Lancet Neurol. 2013 Nov;12(11):1049-58. doi: 10.1016/S1474-4422(13)70223-0. Epub 2013 Sep 27.
In animal models of ischaemic stroke, 25% albumin reduced brain infarction and improved neurobehavioural outcome. In a pilot clinical trial, albumin doses as high as 2 g/kg were safely tolerated. We aimed to assess whether albumin given within 5 h of the onset of acute ischaemic stroke increased the proportion of patients with a favourable outcome.
We did a randomised, double-blind, parallel-group, phase 3, placebo-controlled trial between Feb 27, 2009, and Sept 10, 2012, at 69 sites in the USA, 13 sites in Canada, two sites in Finland, and five sites in Israel. Patients aged 18-83 years with ischaemic (ie, non-haemorrhagic) stroke with a baseline National Institutes of Health stroke scale (NIHSS) score of 6 or more who could be treated within 5 h of onset were randomly assigned (1:1), via a central web-based randomisation process with a biased coin minimisation approach, to receive 25% albumin (2 g [8 mL] per kg; maximum dose 750 mL) or the equivalent volume of isotonic saline. All study personnel and participants were masked to the identity of the study drug. The primary endpoint was favourable outcome, defined as either a modified Rankin scale score of 0 or 1, or an NIHSS score of 0 or 1, or both, at 90 days. Analysis was by intention to treat. Thrombolytic therapies were permitted. This trial is registered with ClinicalTrials.gov, number NCT00235495.

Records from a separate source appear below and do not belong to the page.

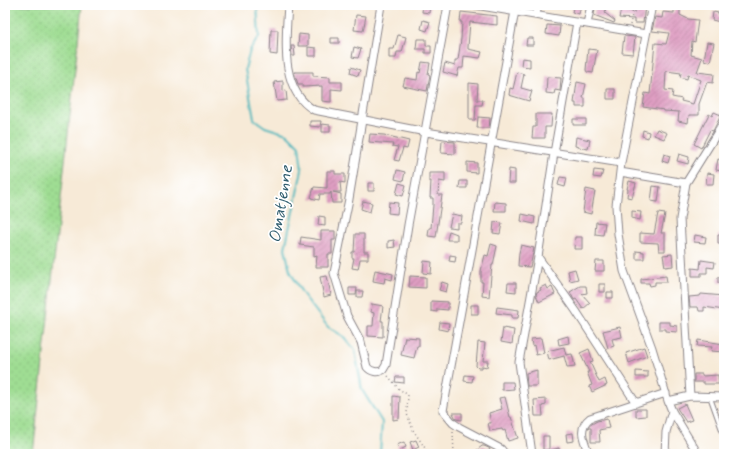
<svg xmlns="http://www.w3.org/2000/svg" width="729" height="459" viewBox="0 0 729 459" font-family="Mynerve,sans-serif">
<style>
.grass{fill:url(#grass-dots);stroke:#608067}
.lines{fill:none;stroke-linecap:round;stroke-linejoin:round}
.stream{stroke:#49b8be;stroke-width:2}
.building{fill:url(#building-hatch);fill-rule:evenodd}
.lane-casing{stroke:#8c8689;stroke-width:5.5}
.street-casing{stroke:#8c8689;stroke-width:9}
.path{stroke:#8c8689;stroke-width:1.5;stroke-dasharray:1 3;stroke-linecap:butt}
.lane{stroke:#fff;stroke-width:3.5}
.street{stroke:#fff;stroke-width:7}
.labels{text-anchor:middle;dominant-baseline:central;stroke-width:3.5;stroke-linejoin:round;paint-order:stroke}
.water-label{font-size:17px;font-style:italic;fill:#325e6f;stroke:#fff}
</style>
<defs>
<pattern id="grass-dots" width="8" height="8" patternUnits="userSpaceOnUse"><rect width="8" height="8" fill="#9fdd93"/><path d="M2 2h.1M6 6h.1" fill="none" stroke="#89bd80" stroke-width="1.8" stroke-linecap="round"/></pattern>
<pattern id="building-hatch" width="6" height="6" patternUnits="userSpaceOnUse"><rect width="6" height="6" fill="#df9ec2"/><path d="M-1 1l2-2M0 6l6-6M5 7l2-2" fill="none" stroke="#b4809f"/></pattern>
</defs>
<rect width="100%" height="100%" fill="#fff"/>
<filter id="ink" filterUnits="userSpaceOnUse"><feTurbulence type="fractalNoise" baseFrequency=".025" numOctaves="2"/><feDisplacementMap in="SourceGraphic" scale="8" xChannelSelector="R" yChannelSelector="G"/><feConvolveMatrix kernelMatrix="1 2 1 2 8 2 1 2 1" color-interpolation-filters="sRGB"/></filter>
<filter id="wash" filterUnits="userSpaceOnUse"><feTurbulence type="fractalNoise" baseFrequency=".012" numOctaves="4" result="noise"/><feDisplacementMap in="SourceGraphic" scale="16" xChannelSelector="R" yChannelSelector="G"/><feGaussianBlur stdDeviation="0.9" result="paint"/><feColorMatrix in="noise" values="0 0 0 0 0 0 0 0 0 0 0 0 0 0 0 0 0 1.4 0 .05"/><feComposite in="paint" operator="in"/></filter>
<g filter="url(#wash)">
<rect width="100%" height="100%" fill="#f7ead7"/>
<path class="grass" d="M5,5H82L33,454H5Z"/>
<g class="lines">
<path class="stream" d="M257,5L259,37L250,50L245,69L254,119L265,127L287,134L299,146L302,170L285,248L290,271L302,293L328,327L343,336L355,350L362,390L382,422L380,454"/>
</g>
<g id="blocks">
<path class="building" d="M423,5H430L429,13L422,12Z
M574,5H581L579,14L572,12Z
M637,5H645L643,23H634V19L619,18L621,9L635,12Z
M606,7L605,13L615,21L614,23L594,15L595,8Z
M674,9H680V15L688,19L698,20L695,42L692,41L691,55L702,58L697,72L714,74L713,83L707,82L699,104V115H689L688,123L678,121L679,112L664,111V110L643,107L645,93L650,94L655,43L666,44L669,33L652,31L655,17L662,18L663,12L674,13ZM666,71L681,73L680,77L687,79L688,75L701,80L693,104L681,101L682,99L672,97L673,91L665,90Z
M461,12L497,16V25L470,22L468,47V49L482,52L480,58L464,56L463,68H459L457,76L443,72L445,63L455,66V60H458L461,39L462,22H460Z
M713,12L719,13V16L724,17V23L712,20Z
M356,15L366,16L363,31L354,30Z
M423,20L430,22L427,31L421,29Z
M547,25L560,26L559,36L546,34Z
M271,30H278L277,55L270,54Z
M299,34L308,35V46H298Z
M398,35L406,37L402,52H397L396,58H389V49H394Z
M624,36L635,37L633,54L622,53Z
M331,38H339V43H331Z
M527,38H533V45H526Z
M417,39H426V46H431V53H425V49H416Z
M707,42L714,43L710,62L704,60Z
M291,46H294L295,56H292Z
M308,47L316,48V56H308Z
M354,47L361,49L358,58L352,57Z
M588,49L597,50L593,73L587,72L586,70Z
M522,58L530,59V67L521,66Z
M422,62L430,63L428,74L430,75L427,91L403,86L405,78L417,80L418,72L420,73Z
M351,67L360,70L358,76L350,73Z
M294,72H313V76L330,77V82H342V90L331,89V102L322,101V86L303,87V84H298Z
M517,72L524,74L521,88L532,91L529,101L509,95L510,88L513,89Z
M547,77L561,78L560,91L555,90L554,94L546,93Z
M283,81V91L286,90L287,100L277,101L274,82Z
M577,82L586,84L583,98H585V107H576V103H574Z
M469,83L478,84L477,100H483L482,105H476L475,120H469Z
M607,89H615V99H607Z
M714,112L721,115L713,131L710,130L701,148L694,144L709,114L712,116Z
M536,114H552L551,127H545V138H532L533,127H536Z
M478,117L490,118L489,128H477Z
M573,119H586V125H573Z
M310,121H321L320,127L310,126Z
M322,124L330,125V132H322Z
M657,129L667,133L664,139L654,135Z
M643,130L649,132L648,138L642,136Z
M370,134L384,135L409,141L407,149L403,148L399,161L394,160L398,147L392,146L393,144L369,142Z
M576,137L590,140L588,149L575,146Z
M442,141L455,142V154L441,153Z
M664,154L670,156L668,163L662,161Z
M679,154L689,157L688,164L677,161Z
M718,159L724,161L722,171L716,170Z
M467,162L477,163V173L467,172Z
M509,169L515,170V183H508Z
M397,170L405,172L403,181L395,179Z
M594,170L603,171L601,178L593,177Z
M327,171H335V174H345V183L340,182L341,192H333L341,194V203H332L331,192L330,194H320L319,200L311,198L314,187L327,188Z
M429,173H445V182L439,181L438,195H442L436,237L428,236L429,228H431L433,205V198H430L431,181H429Z
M707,173L714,174L713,184H706Z
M560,177L567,178L565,187L558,185Z
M460,181H467V188H459Z
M629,181L636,183L632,198L627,197L628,189H627Z
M368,183H374V191H368Z
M399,183L406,185L403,196L396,194Z
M653,186L660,187L658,202L651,201Z
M586,189L595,191L591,214L583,212Z
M363,201L372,203L370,212L361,209Z
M389,202L398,203L397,214L388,213Z
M495,202L506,203V211H494Z
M632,211L641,212L640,220L632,218Z
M658,213L665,214L661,233H665V251H659L658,243L640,242V233L654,234Z
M452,214L462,216L461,223H457V228L449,227Z
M522,214L535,217L534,224L521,221Z
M319,216L325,217V226L318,225Z
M494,222L502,223L500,234L493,233Z
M596,222L605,223L603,235L595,234Z
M321,231H335V240H332V254H328V267H316L317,255L314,256V247L300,245L301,237L321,240Z
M449,231L457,234V240H447Z
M355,234H364V252H368V259H360L358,269L352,268L354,258H352V252H354Z
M695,235L706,237L705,243L694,242Z
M718,235H724V244H718Z
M575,237H582V249H574Z
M394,240L395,247L388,248V241Z
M491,244L497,246L493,265H492L489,297L482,296L483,282H481V271L485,255L488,256Z
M521,245L534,248L530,267L518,266L519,253Z
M636,251L644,252V259H636Z
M672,254L673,266L665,267L663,255Z
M450,255L456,256L455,262L449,261Z
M701,260L715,262L714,268L707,267V273H701V276H692V268L700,269Z
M424,261L432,262L431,274L423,273Z
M596,261H604V271H595Z
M575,269L578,279L570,281L568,271Z
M375,270L393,274L392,280L385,278L384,283L373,281Z
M327,276L331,295L324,297L320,277Z
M410,276L426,277V288L409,287Z
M666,276L667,282H655V285L650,286L649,283H641V279Z
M718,277H724V283H718Z
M442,282L448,284L446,292L439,290Z
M508,283H516V292L507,291Z
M599,284H605V292H599Z
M546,285L548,289L552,287L555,294L539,302L536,295L537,292L541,290L540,288Z
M580,286H586L587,293L582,294L590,303L583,309L576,299L574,300L570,292Z
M349,288H357L356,295H349Z
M357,291H363L362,297H357Z
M607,292H613V298H607Z
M701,294L724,296V310L704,307V311H699L698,307H690L689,297L700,296Z
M431,301L448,302V310L437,309V312L431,311Z
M372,304L383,306L381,321H383V337L368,336V326H373L374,313L371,312Z
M471,305H478V314H471Z
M497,307L519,310L518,318H512V315L496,313Z
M440,322L449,323L448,331L439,329Z
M659,322H670V325L677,326V332L666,331V329H659Z
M620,327L622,337L612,339L614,346L608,348L603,331Z
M503,328L514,330L512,344L501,342Z
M568,336L569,343L559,345L558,339Z
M405,337L419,338V346H417L414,358L401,355Z
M541,338L544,353L536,355L534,345L532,346L531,339Z
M698,340L724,344V352L711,351L712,347L697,346Z
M478,342L485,343L483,361H488L487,367L482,366V368H478L476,366Z
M564,347L566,355L572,354L575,366L567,367L564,356L549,360L547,351Z
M644,347L647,356L629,363L626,353Z
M589,349L593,361L590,362L599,382L605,379L607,385L592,392L589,386L592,385L587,372H589L580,353Z
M537,370V386H527L526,373Z
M636,371L648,372V377H636Z
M694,374H702V376L718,375L719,384H704V382H694Z
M465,375L473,376L472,382L464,381Z
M396,377H404V383L395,382Z
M502,382H513L514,389L502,390Z
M393,396L400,397L399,419L393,420Z
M505,397L510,417H511L518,438L508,441L505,430L503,431L502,429L490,431L488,423H491L489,413L502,409L499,398Z
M546,399V405L542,406L543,416H535L534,400Z
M685,404L692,420L686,422L677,408Z
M636,409H646V416L636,417Z
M453,413H462V420L456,419Z
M607,419L609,428L599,430L600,442H591V428H588L590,425L597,421Z
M573,433L574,441L567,442L566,434Z
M543,436H549V450H543Z
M416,440L419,447L413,450L410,442Z
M404,442L406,447L400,450L397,445Z
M482,446H484L489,448L490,450L481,454H472Z
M559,448L560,454H543V452Z"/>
</g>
</g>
<g filter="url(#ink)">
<use href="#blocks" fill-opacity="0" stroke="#8c8689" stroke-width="1"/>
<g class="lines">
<defs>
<path id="lane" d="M710,397L724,436"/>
<path id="street" d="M288,5C286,38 279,90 314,110L426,132L621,163
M381,5L349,199L334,273L347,316L361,342L367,367C371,372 378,373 383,370L386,365L408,225L448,5
M475,5L646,34
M652,5L621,163L616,206L618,234L624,271L652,348L668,401L672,411L698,454
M536,15L538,5
M587,24L591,5
M620,172L686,183
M538,257L576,311L636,403
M690,396L680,219L686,183L724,122
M668,401L690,396L724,397
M505,454L501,449L459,427L453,423L443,411L515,11
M532,454L519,362L538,257L554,153L577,22
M589,454C584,441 577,428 590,418L666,393
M665,454L666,432L672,411"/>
</defs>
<use href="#lane" class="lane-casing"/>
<use href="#street" class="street-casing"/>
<path class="path" d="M630,25L634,5
M388,376L399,389L408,395L407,414L413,430L429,454
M453,432L454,454"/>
<use href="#lane" class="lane"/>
<use href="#street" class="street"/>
</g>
</g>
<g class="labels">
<g class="water-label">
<text transform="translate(281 204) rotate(-81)">Omatjenne</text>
</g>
</g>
<rect width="729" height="459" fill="none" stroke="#fff" stroke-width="20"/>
</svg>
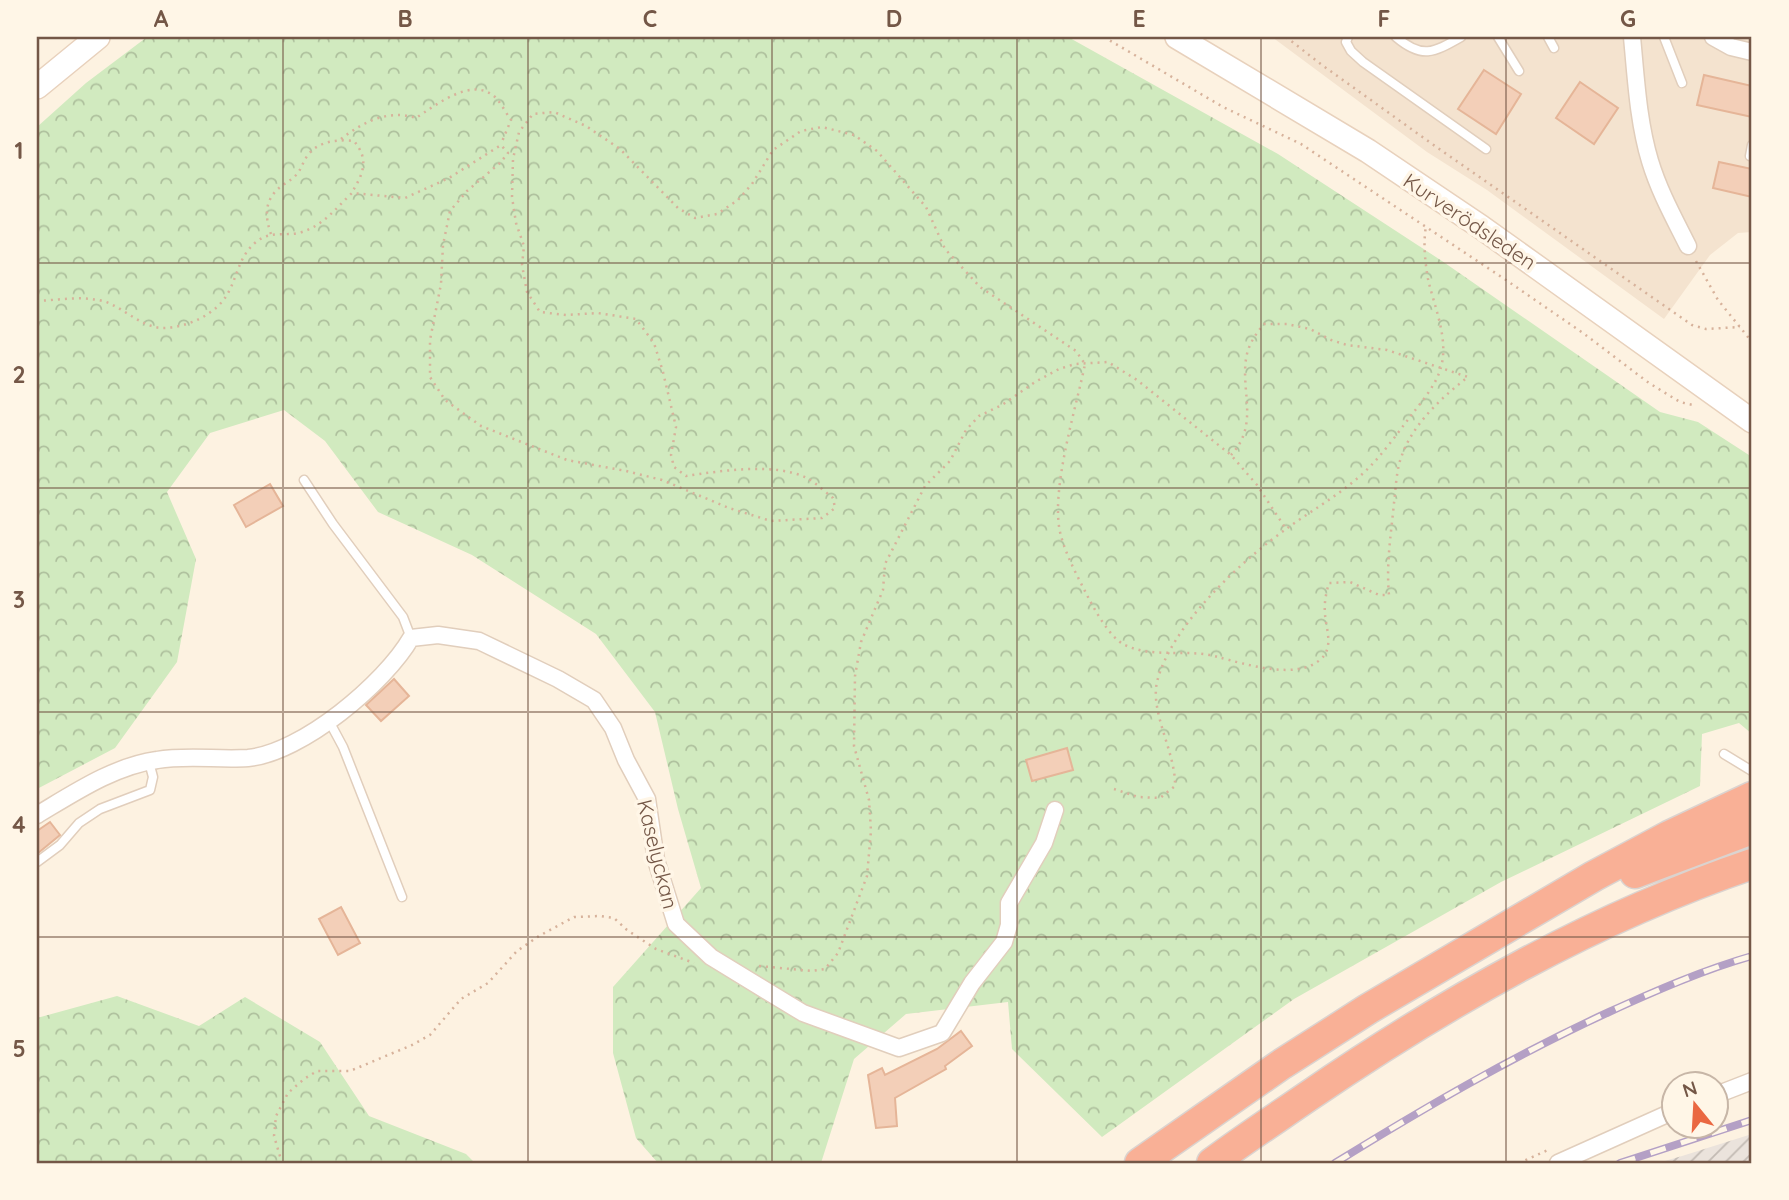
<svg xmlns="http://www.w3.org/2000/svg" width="1789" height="1200" font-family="Quicksand,sans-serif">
	<defs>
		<pattern id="industrial-furrows" width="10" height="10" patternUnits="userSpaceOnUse" patternTransform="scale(1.75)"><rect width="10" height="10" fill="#ebe3dc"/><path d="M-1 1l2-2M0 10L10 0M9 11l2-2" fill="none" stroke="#c3bbb4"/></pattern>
		<pattern id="forest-crowns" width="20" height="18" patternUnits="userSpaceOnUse" patternTransform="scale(1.75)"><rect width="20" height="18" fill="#d1eabf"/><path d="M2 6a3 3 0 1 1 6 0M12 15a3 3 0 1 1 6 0" fill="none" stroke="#aec09d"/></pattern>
	</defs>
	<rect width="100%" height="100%" fill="#fdf2e1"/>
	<path fill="#f4e3cf" d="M1272 37H1752V232L1738 233 1710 255 1664 319 1487 190 1427 152Z"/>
	<path fill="url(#industrial-furrows)" d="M1752 1134V1163H1658L1682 1156Z"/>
	<path fill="url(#forest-crowns)" d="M147 37H1068L1278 154 1442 261 1660 412 1698 422 1752 457V734L1739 723 1702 734 1700 786 1501 882 1294 999 1102 1137 1012 1049 1008 1002 906 1014 854 1059 821 1163H658L636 1138 613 1053V987L701 888 678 809 655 712 596 634 472 555 378 512 325 441 284 410 210 433 167 492 196 559 177 662 115 748 37 789V127L86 83Z
		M117 996 199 1026 245 997 320 1042 369 1116 466 1154 475 1163H37V1018Z"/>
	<path fill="#f3cfb8" stroke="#e5b598" stroke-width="2" d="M1484 70 1521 94 1496 134 1458 109Z
		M1704 75 1752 86V117L1697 105Z
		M1580 82 1618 108 1594 144 1556 118Z
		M1719 162 1752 169V197L1713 188Z
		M270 484 283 506 246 527 234 505Z
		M394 679 409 696 381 721 366 705Z
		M1067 748 1073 770 1032 781 1026 760Z
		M50 822 60 835 37 854V831Z
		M341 907 360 943 338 955 319 919Z
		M961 1031 972 1046 945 1066 946 1069 895 1098 897 1126 876 1128 868 1075 882 1068 885 1075 937 1049Z"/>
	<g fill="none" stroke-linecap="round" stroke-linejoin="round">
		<defs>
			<path id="lane" d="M1348 37 1346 42 1351 51 1363 62 1486 149
				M1396 37C1422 59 1433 53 1461 37
				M1498 37 1519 71
				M1548 37 1554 48
				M1664 37 1682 83
				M1750 156 1752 145
				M304 480 333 524 403 617 411 638
				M329 721 343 747 402 897
				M1724 754 1752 771
				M37 862 60 845 79 823 100 809 150 790 153 777 149 762"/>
			<path id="street" d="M1632 37C1636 78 1638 121 1650 161 1659 191 1674 218 1688 246
				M1713 37 1731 47 1752 52
				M37 815C74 793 114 766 157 760 187 755 218 760 248 758 302 753 385 683 411 638L438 635 479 641 558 679 594 700 613 728 626 760 647 799 656 860 676 924 711 957 803 1013 899 1048 942 1033 972 983 1004 942 1009 925V903L1044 843 1055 810
				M1716 1095 1752 1081
				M1558 1163 1674 1111"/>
			<path id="secondary" d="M1177 37 1368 151 1481 227 1752 421
				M37 87 98 37"/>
			<path id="highway" d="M1635 873 1752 829
				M1140 1163 1282 1064 1368 1009 1594 876 1669 836 1752 797
				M1212 1163C1243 1140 1275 1119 1307 1097 1446 1002 1593 918 1752 864"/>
		</defs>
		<use href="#lane" stroke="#e1cebc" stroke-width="11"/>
		<use href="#street" stroke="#e1cebc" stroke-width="19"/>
		<use href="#secondary" stroke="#e8d1bc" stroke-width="26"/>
		<use href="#highway" stroke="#dbd3cf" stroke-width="33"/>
		<path stroke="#d7b29b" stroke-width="2.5" stroke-dasharray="2 5" stroke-linecap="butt" d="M1104 37 1223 107 1301 144 1506 280 1583 333 1649 383 1680 402 1693 405
			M1286 37 1322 65 1435 146 1692 325 1706 329 1740 327
			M341 139C363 122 388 109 416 118 436 105 472 76 495 97 501 103 506 113 511 120L501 144
			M271 234C265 217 264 201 279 188 285 183 292 180 297 174 302 168 303 161 308 155 318 141 339 139 354 141 369 159 364 173 352 192
			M1696 261 1718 300 1752 342
			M37 301C60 300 84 295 106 302 125 309 144 329 165 328 188 327 217 314 228 293 238 275 239 256 256 242 270 230 286 237 302 232 324 225 336 208 352 193L405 198 449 178 501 145 508 153 500 163 467 191 450 211 443 245 441 284 430 340V377L445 400 481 426 567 460 626 471 662 480 729 508 771 521 822 518 835 508 833 498C825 492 816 483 807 478 774 462 721 471 686 476L674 467 671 455 676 427 663 372 654 343 636 319 598 313 566 315 540 312 527 292 522 265 524 246 516 223 512 197 513 159 519 132 533 114 554 112 586 126 620 149 678 208 695 218 717 214 738 200 752 184 773 150 801 131 822 127 854 135 877 151 926 207 945 249 980 287 1076 351 1085 364C1076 409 1049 494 1061 536 1067 558 1079 579 1089 599 1096 612 1111 639 1125 645 1154 659 1188 648 1218 657 1245 664 1297 681 1321 659 1334 647 1326 629 1325 614 1324 603 1326 593 1329 583L1350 582 1379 595H1389C1386 565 1391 534 1394 503 1396 488 1396 470 1402 455 1413 424 1442 397 1468 377L1387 350 1347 345 1331 340 1310 329 1287 324H1264C1255 335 1248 345 1246 359 1241 393 1259 425 1231 455
			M1114 789 1138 797 1160 798 1175 786C1176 753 1150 713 1157 682 1171 625 1242 560 1289 527 1311 511 1334 498 1354 481 1376 464 1393 439 1410 417 1421 402 1436 386 1441 367 1449 339 1434 306 1428 279 1425 261 1423 244 1426 226
			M759 966 812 971 825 969 838 953 867 876 871 831 869 800 854 746 855 676 861 642 883 590 885 564 925 486 950 461 966 430 979 416 1002 405 1035 382 1059 369 1075 364 1108 362 1137 380 1231 455 1257 485 1286 529
			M282 1163 274 1136 276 1116 288 1093 304 1079 317 1071H350L412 1045 430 1035 461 999 488 983 517 951 539 936 574 917 600 916 614 918 627 930 656 949 694 963
			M1519 1163 1548 1150"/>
		<use href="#lane" stroke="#fff" stroke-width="8"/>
		<use href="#street" stroke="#fff" stroke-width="16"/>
		<use href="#secondary" stroke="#fff" stroke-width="23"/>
		<use href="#highway" stroke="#f9b096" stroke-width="30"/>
		<defs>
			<path id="rail" d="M1335 1163C1424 1108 1513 1056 1609 1012 1655 991 1703 970 1752 956
				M1620 1163 1752 1120"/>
		</defs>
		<use href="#rail" stroke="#b4a0c5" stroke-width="8"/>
		<use href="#rail" stroke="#fff6e7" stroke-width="5" stroke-dasharray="16" stroke-linecap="butt"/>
	</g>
	<path fill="none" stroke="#745747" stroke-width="2" stroke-opacity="0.55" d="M283 37V1163M528 37V1163M772 37V1163M1017 37V1163M1261 37V1163M1506 37V1163M37 263H1752M37 488H1752M37 712H1752M37 937H1752"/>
	<g text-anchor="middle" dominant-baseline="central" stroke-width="7" stroke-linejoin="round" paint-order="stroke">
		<g font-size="21" fill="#745747" stroke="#fff6e7">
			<text transform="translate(1470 221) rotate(34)">Kurverödsleden</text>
			<text transform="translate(658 854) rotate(76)">Kaselyckan</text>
		</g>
	</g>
	<rect width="1789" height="1200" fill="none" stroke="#fff6e7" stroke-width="77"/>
	<g transform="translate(1695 1105) rotate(342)"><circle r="33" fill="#fff6e7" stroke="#c7b6a7" stroke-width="2"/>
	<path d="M0-5L12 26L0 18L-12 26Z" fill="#ea6842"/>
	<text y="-10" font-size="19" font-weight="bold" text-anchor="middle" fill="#745747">N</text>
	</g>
	<rect x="38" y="38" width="1712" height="1124" fill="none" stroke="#745747" stroke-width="2.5"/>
	<g font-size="23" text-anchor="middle" font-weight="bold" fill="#745747">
		<text x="161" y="27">A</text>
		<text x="405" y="27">B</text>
		<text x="650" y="27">C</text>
		<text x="894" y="27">D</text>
		<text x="1139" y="27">E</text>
		<text x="1384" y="27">F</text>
		<text x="1628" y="27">G</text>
		<text x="19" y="159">1</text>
		<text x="19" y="383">2</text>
		<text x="19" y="608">3</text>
		<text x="19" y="833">4</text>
		<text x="19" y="1057">5</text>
	</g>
</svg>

422 participants were randomly assigned to receive albumin and 419 to receive saline. On Sept 12, 2012, the trial was stopped early for futility (n=841). The primary outcome did not differ between patients in the albumin group and those in the saline group (186 [44%] vs 185 [44%]; risk ratio 0·96, 95% CI 0·84-1·10, adjusted for baseline NIHSS score and thrombolysis stratum). Mild-to-moderate pulmonary oedema was more common in patients given albumin than in those given saline (54 [13%] of 412 vs 5 [1%] of 412 patients); symptomatic intracranial haemorrhage within 24 h was also more common in patients in the albumin group than in the placebo group (17 [4%] of 415 vs 7 [2%] of 414 patients). Although the rate of favourable outcome in patients given albumin remained consistent at 44-45% over the course of the trial, the cumulative rate of favourable outcome in patients given saline rose steadily from 31% to 44%.
Our findings show no clinical benefit of 25% albumin in patients with ischaemic stroke; however, they should not discourage further efforts to identify effective strategies to protect the ischaemic brain, especially because of preclinical literature showing convincing proof-of-principle for the possibility of this outcome.
National Institute of Neurological Disorders and Stroke, US National Institutes of Health; and Baxter Healthcare Corporation.
在缺血性中风的动物模型中,25%白蛋白可减少脑梗死并改善神经行为学预后。在一项初步临床试验中,高达 2g/kg 的白蛋白剂量可安全耐受。我们旨在评估在急性缺血性中风发作后 5 小时内给予白蛋白是否会增加预后良好的患者比例。
我们在美国 69 个地点、加拿大 13 个地点、芬兰 2 个地点和以色列 5 个地点进行了一项随机、双盲、平行组、3 期、安慰剂对照试验,时间为 2009 年 2 月 27 日至 2012 年 9 月 10 日。纳入年龄在 18-83 岁之间、基线 NIHSS 评分(NIHSS)为 6 分或以上且可在发病后 5 小时内接受治疗的缺血性(即非出血性)中风患者,通过中央网络随机化过程,以偏倚硬币最小化方法按 1:1 的比例随机分配至接受 25%白蛋白(2g[8mL] /kg;最大剂量 750mL)或等渗盐水。所有研究人员和参与者均对研究药物的身份进行了盲法。主要终点是良好的预后,定义为 90 天时改良 Rankin 量表评分 0 或 1,或 NIHSS 评分 0 或 1,或两者均为 0 或 1。分析采用意向治疗。允许使用溶栓治疗。该试验在 ClinicalTrials.gov 注册,编号为 NCT00235495。
422 名患者被随机分配接受白蛋白治疗,419 名患者接受生理盐水治疗。2012 年 9 月 12 日,由于无效(n=841),试验提前停止。白蛋白组和生理盐水组患者的主要结局无差异(186[44%]vs 185[44%];风险比 0.96,95%CI 0.84-1.10,根据基线 NIHSS 评分和溶栓分层进行调整)。与接受生理盐水的患者相比,接受白蛋白的患者中更常见轻度至中度肺水肿(412 名患者中有 54 名[13%]vs 412 名患者中有 5 名[1%]);白蛋白组在 24 小时内发生症状性颅内出血的患者也多于安慰剂组(415 名患者中有 17 名[4%]vs 414 名患者中有 7 名[2%])。尽管在试验过程中接受白蛋白的患者的良好预后率保持在 44-45%,但接受生理盐水的患者的良好预后累积率从 31%稳步上升至 44%。
我们的研究结果表明,25%白蛋白对缺血性中风患者无临床益处;然而,这不应阻止我们进一步努力寻找有效的策略来保护缺血性大脑,特别是因为临床前文献提供了令人信服的证据,证明了这种结果的可能性。
这项研究的资金来源包括美国国立神经病学和中风研究所、美国国立卫生研究院和百特医疗保健公司。